TASKS TO COMPLETE:
[a] In the secret santa thread, why does the second answer suggest matching on addresses instead of setting up disallowed pairings?
[b] From the secret santa thread, copy the passage starting at "So, not pretty" and ending at "or their spouse.".

SOURCE EXTRACT:
Secret santa algorithm

Question

Every Christmas we draw names for gift exchanges in my family. This usually involves mulitple redraws until no one has pulled their spouse. So this year I coded up my own

Answer 1

I just created a web app that will do exactly this - http://www.secretsantaswap.com/

My algorithm allows for subgroups. It's not pretty, but it works.

Operates as follows:
1. assign a unique identifier to all participants, remember which subgroup they're in
2. duplicate and shuffle that list (the targets)
3. create an array of the number of participants in each subgroup
4. duplicate array from [3] for targets
5. create a new array to hold the final matches
6. iterate through participants assigning the first target that doesn't match any of the following criteria:
     A. participant == target
     B. participant.Subgroup == target.Subgroup
     C. choosing the target will cause a subgroup to fail in the future (e.g. subgroup 1 must always have at least as many non-subgroup 1 targets remaining as participants subgroup 1 participants remaining)
     D. participant(n+1) == target (n +1)
If we assign the target we also decrement the arrays from 3 and 4

So, not pretty (at all) but it works. Hope it helps,

Dan Carlson

Answer 2

I wouldn't use disallowed pairings, since that greatly increases the complexity of the problem. Just enter everyone's name and address into a list. Create a copy of the list and keep shuffling it until the addresses in each position of the two lists don't match. This will ensure that no one gets themselves, or their spouse.

As a bonus, if you want to do this secret-ballot-style, print envelopes from the first list and names from the second list. Don't peek while stuffing the envelopes. (Or you could just automate emailing everyone thier pick.)

RAW DATA:
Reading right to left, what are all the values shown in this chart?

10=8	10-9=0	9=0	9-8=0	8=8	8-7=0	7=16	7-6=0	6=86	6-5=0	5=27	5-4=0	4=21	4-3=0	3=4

ACTIVITY ANSWERS:
[a] Disallowed pairings greatly increase the complexity of the problem. If a shuffled copy of the list is reshuffled until no position holds the same address in both lists, no one gets themselves or their spouse.

[b]
So, not pretty (at all) but it works. Hope it helps,

Dan Carlson

Answer 2

I wouldn't use disallowed pairings, since that greatly increases the complexity of the problem. Just enter everyone's name and address into a list. Create a copy of the list and keep shuffling it until the addresses in each position of the two lists don't match. This will ensure that no one gets themselves, or their spouse.